Install the GitHub webhook and Actions workflow for real-time event delivery to agents. This enables agents to receive PR comments, CI results, and other GitHub events.
murmur install-repo --webhook-url <url>

Flags

FlagTypeDescription
--webhook-urlstringThe webhook endpoint URL for event delivery (required)
murmur install-repo --webhook-url https://api.murmur.ai/webhooks/github
This command:
  1. Installs a GitHub webhook on the repository pointing to the provided URL
  2. Configures the webhook to deliver events: push, pull_request, issue_comment, check_run, check_suite
  3. Optionally sets up a GitHub Actions workflow for CI event forwarding
The webhook URL is typically the Murmur API’s GitHub webhook endpoint.
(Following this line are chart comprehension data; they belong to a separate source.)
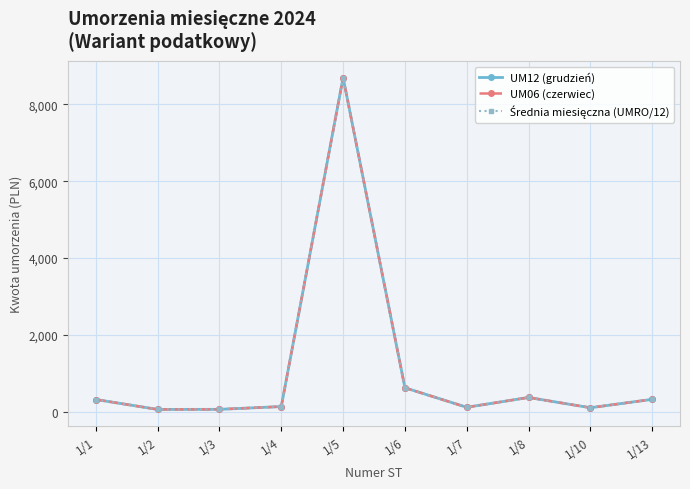

True or false: UM06 (czerwiec) has more than 1 interior local peaks.

True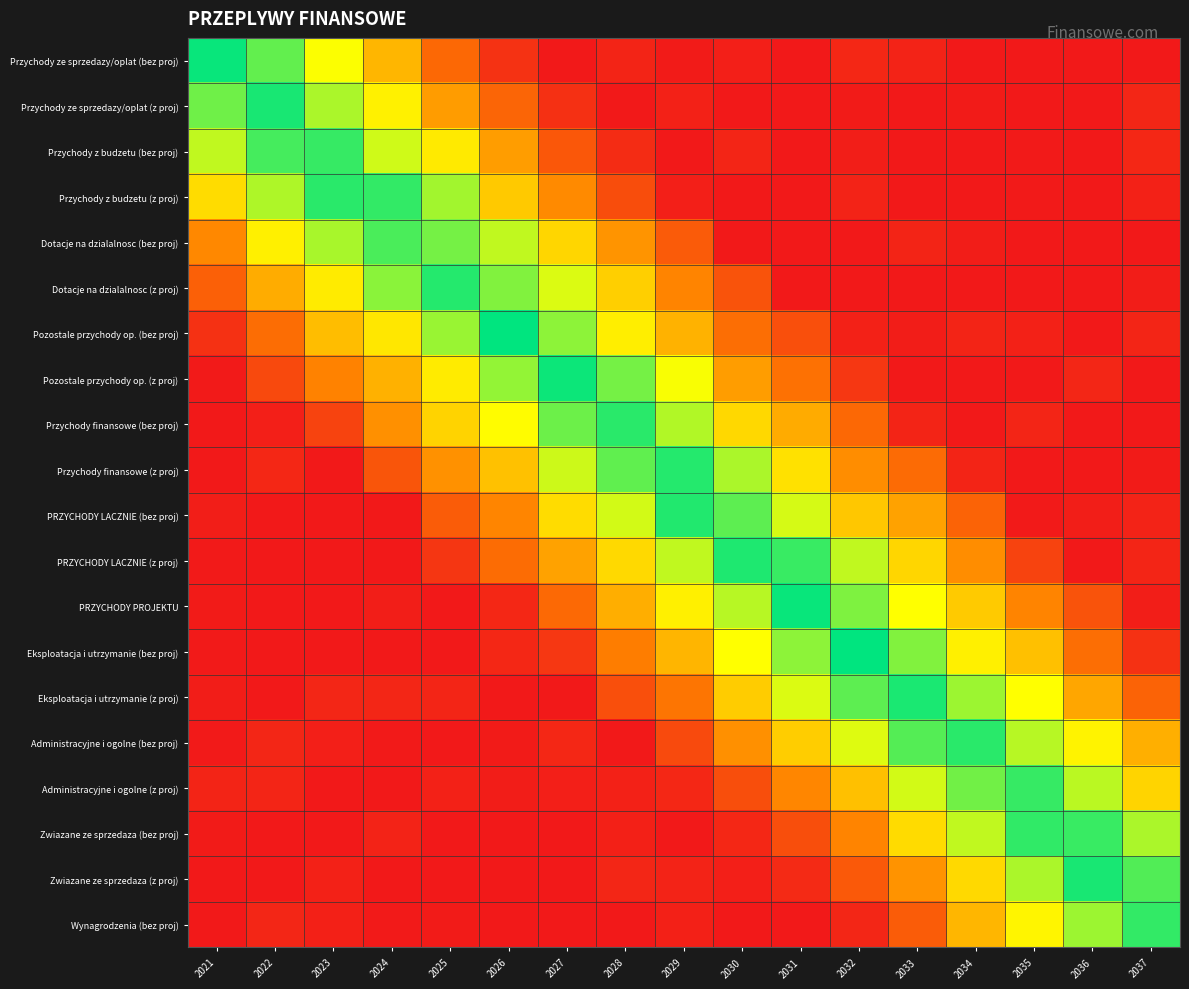

Reading right to left, extract all data points from this chart.

Przychody ze sprzedazy/oplat (bez proj): 2037=0.0	2036=0.0	2035=0.0	2034=0.0	2033=0.0	2032=0.0	2031=0.0	2030=0.0	2029=0.0	2028=0.0	2027=0.0	2026=0.1	2025=0.3	2024=0.5	2023=0.7	2022=0.9	2021=1.0
Przychody ze sprzedazy/oplat (z proj): 2037=0.0	2036=0.0	2035=0.0	2034=0.0	2033=0.0	2032=0.0	2031=0.0	2030=0.0	2029=0.0	2028=0.0	2027=0.1	2026=0.2	2025=0.4	2024=0.6	2023=0.8	2022=1.0	2021=0.9
Przychody z budzetu (bez proj): 2037=0.0	2036=0.0	2035=0.0	2034=0.0	2033=0.0	2032=0.0	2031=0.0	2030=0.0	2029=0.0	2028=0.1	2027=0.2	2026=0.4	2025=0.6	2024=0.7	2023=0.9	2022=0.9	2021=0.7
Przychody z budzetu (z proj): 2037=0.0	2036=0.0	2035=0.0	2034=0.0	2033=0.0	2032=0.0	2031=0.0	2030=0.0	2029=0.0	2028=0.2	2027=0.4	2026=0.5	2025=0.8	2024=0.9	2023=0.9	2022=0.8	2021=0.6
Dotacje na dzialalnosc (bez proj): 2037=0.0	2036=0.0	2035=0.0	2034=0.0	2033=0.0	2032=0.0	2031=0.0	2030=0.0	2029=0.2	2028=0.4	2027=0.6	2026=0.7	2025=0.8	2024=0.9	2023=0.8	2022=0.6	2021=0.4
Dotacje na dzialalnosc (z proj): 2037=0.0	2036=0.0	2035=0.0	2034=0.0	2033=0.0	2032=0.0	2031=0.0	2030=0.2	2029=0.3	2028=0.5	2027=0.7	2026=0.8	2025=1.0	2024=0.8	2023=0.6	2022=0.4	2021=0.2
Pozostale przychody op. (bez proj): 2037=0.0	2036=0.0	2035=0.0	2034=0.0	2033=0.0	2032=0.0	2031=0.2	2030=0.3	2029=0.5	2028=0.6	2027=0.8	2026=1.0	2025=0.8	2024=0.6	2023=0.5	2022=0.3	2021=0.1
Pozostale przychody op. (z proj): 2037=0.0	2036=0.0	2035=0.0	2034=0.0	2033=0.0	2032=0.1	2031=0.3	2030=0.4	2029=0.7	2028=0.8	2027=1.0	2026=0.8	2025=0.6	2024=0.5	2023=0.3	2022=0.2	2021=0.0
Przychody finansowe (bez proj): 2037=0.0	2036=0.0	2035=0.0	2034=0.0	2033=0.0	2032=0.3	2031=0.4	2030=0.6	2029=0.8	2028=0.9	2027=0.9	2026=0.7	2025=0.6	2024=0.4	2023=0.1	2022=0.0	2021=0.0
Przychody finansowe (z proj): 2037=0.0	2036=0.0	2035=0.0	2034=0.0	2033=0.3	2032=0.4	2031=0.6	2030=0.8	2029=1.0	2028=0.9	2027=0.7	2026=0.5	2025=0.4	2024=0.2	2023=0.0	2022=0.0	2021=0.0
PRZYCHODY LACZNIE (bez proj): 2037=0.0	2036=0.0	2035=0.0	2034=0.2	2033=0.4	2032=0.5	2031=0.7	2030=0.9	2029=1.0	2028=0.7	2027=0.6	2026=0.3	2025=0.2	2024=0.0	2023=0.0	2022=0.0	2021=0.0
PRZYCHODY LACZNIE (z proj): 2037=0.0	2036=0.0	2035=0.1	2034=0.4	2033=0.6	2032=0.7	2031=0.9	2030=1.0	2029=0.7	2028=0.6	2027=0.4	2026=0.3	2025=0.1	2024=0.0	2023=0.0	2022=0.0	2021=0.0
PRZYCHODY PROJEKTU: 2037=0.0	2036=0.2	2035=0.3	2034=0.5	2033=0.7	2032=0.8	2031=1.0	2030=0.8	2029=0.6	2028=0.5	2027=0.3	2026=0.0	2025=0.0	2024=0.0	2023=0.0	2022=0.0	2021=0.0
Eksploatacja i utrzymanie (bez proj): 2037=0.1	2036=0.3	2035=0.5	2034=0.6	2033=0.8	2032=1.0	2031=0.8	2030=0.7	2029=0.5	2028=0.3	2027=0.1	2026=0.0	2025=0.0	2024=0.0	2023=0.0	2022=0.0	2021=0.0
Eksploatacja i utrzymanie (z proj): 2037=0.2	2036=0.4	2035=0.7	2034=0.8	2033=1.0	2032=0.9	2031=0.7	2030=0.5	2029=0.3	2028=0.2	2027=0.0	2026=0.0	2025=0.0	2024=0.0	2023=0.0	2022=0.0	2021=0.0
Administracyjne i ogolne (bez proj): 2037=0.5	2036=0.6	2035=0.8	2034=0.9	2033=0.9	2032=0.7	2031=0.5	2030=0.4	2029=0.2	2028=0.0	2027=0.0	2026=0.0	2025=0.0	2024=0.0	2023=0.0	2022=0.0	2021=0.0
Administracyjne i ogolne (z proj): 2037=0.6	2036=0.8	2035=0.9	2034=0.8	2033=0.7	2032=0.5	2031=0.4	2030=0.2	2029=0.1	2028=0.0	2027=0.0	2026=0.0	2025=0.0	2024=0.0	2023=0.0	2022=0.0	2021=0.0
Zwiazane ze sprzedaza (bez proj): 2037=0.8	2036=0.9	2035=0.9	2034=0.7	2033=0.6	2032=0.3	2031=0.2	2030=0.1	2029=0.0	2028=0.0	2027=0.0	2026=0.0	2025=0.0	2024=0.0	2023=0.0	2022=0.0	2021=0.0
Zwiazane ze sprzedaza (z proj): 2037=0.9	2036=1.0	2035=0.8	2034=0.6	2033=0.4	2032=0.2	2031=0.1	2030=0.0	2029=0.0	2028=0.0	2027=0.0	2026=0.0	2025=0.0	2024=0.0	2023=0.0	2022=0.0	2021=0.0
Wynagrodzenia (bez proj): 2037=0.9	2036=0.8	2035=0.6	2034=0.5	2033=0.2	2032=0.0	2031=0.0	2030=0.0	2029=0.0	2028=0.0	2027=0.0	2026=0.0	2025=0.0	2024=0.0	2023=0.0	2022=0.0	2021=0.0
It enables real-time event delivery so agents can react to PR comments, CI failures, and code reviews.

murmur auth

Authenticate with the Murmur API. Opens a browser for GitHub OAuth authorization and outputs export lines with the resulting token.
murmur auth

What happens

  1. Opens your browser to GitHub’s OAuth authorization page
  2. After authorization, receives a Murmur identity token
  3. Prints export lines to set the token in your shell
murmur auth
# Opening browser for GitHub OAuth authorization...
# Authorization successful.
#
# Export these in your shell:
# export MURMUR_TOKEN="eyJhbGciOiJSUzI1NiIs..."
You can copy-paste the export line or source it:
eval $(murmur auth 2>/dev/null)

When to use

  • First time: Part of initial setup (usually handled by murmur setup)
  • Token expired: Re-authenticate when your token expires
  • CI pipelines: Generate a token for automation scripts
  • Troubleshooting: Verify authentication works independently of murmur setup

murmur connect

Test connectivity to the Murmur API. Verifies that the CLI can reach the API endpoint and that your credentials are valid.
murmur connect

Example output

API:     https://api.murmur.ai
Status:  connected
Tenant:  acme-corp
User:    alice
Latency: 45ms
If connectivity fails, the output includes diagnostic information:
API:     https://api.murmur.ai
Status:  failed
Error:   authentication failed: token expired
Hint:    Run 'murmur auth' to refresh your token

Troubleshooting checklist

SymptomLikely causeFix
connection refusedAPI endpoint unreachableCheck network, VPN, or api.address in config
authentication failedToken expired or missingRun murmur auth or murmur setup
tenant not foundWorkspace points to wrong tenantCheck workspace in .murmur/murmur.yaml
permission deniedGitHub App not installed for orgInstall the Macroscope GitHub App on your org

murmur version

Print version information.
murmur version [flags]

Flags

FlagTypeDescription
--clientboolPrint only the client version (no API call)
# Client version only (offline)
murmur version --client
# murmur v0.42.0 (abc1234) built 2025-01-15

# Client and server versions
murmur version
# Client: v0.42.0 (abc1234) built 2025-01-15
# Server: v0.42.0
Use --client for a quick offline check (no API connectivity required). Without the flag, the CLI also queries the API for the server version.